[What you should do]
Report how many lines in the records that follow have the word "into" in them, giving the number and nothing more.
******
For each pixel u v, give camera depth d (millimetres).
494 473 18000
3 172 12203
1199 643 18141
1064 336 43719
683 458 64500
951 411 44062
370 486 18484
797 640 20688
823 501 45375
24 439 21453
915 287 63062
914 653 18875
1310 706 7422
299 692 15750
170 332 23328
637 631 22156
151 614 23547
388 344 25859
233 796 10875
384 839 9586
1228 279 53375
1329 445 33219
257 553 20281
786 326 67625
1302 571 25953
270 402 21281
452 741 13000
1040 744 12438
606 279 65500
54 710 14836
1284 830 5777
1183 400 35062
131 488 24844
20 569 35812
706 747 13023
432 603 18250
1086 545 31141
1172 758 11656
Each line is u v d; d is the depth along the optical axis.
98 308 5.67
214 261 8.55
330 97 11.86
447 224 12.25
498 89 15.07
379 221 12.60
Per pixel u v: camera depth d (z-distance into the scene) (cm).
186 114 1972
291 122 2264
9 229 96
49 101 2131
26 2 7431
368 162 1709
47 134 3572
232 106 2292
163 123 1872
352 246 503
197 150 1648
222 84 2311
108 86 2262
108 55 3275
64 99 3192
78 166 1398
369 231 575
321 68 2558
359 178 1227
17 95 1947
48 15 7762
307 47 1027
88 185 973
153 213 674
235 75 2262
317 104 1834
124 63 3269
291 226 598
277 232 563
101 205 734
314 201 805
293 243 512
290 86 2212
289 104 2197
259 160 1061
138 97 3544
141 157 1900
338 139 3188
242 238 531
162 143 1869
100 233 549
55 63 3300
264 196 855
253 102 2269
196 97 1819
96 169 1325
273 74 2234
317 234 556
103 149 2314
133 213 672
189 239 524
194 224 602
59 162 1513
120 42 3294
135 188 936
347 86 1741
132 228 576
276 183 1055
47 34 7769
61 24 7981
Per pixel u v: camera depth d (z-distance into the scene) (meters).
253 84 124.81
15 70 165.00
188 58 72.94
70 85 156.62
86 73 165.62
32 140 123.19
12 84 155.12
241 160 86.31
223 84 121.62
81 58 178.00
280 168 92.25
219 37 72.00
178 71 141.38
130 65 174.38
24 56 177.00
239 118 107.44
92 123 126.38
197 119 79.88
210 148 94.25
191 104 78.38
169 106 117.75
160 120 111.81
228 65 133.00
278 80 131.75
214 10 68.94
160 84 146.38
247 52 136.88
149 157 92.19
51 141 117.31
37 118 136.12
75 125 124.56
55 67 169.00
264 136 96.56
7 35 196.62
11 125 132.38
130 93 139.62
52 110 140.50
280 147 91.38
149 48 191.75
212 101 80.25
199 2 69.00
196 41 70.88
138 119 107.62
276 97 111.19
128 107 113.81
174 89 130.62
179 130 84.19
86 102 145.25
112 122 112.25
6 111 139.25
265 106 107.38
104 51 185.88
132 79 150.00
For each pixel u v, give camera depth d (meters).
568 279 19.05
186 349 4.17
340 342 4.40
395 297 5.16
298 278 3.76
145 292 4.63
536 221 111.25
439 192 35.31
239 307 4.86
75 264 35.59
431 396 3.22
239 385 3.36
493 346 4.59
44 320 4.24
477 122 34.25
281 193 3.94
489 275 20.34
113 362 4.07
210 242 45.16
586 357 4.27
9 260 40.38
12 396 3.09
******
[Task result]
2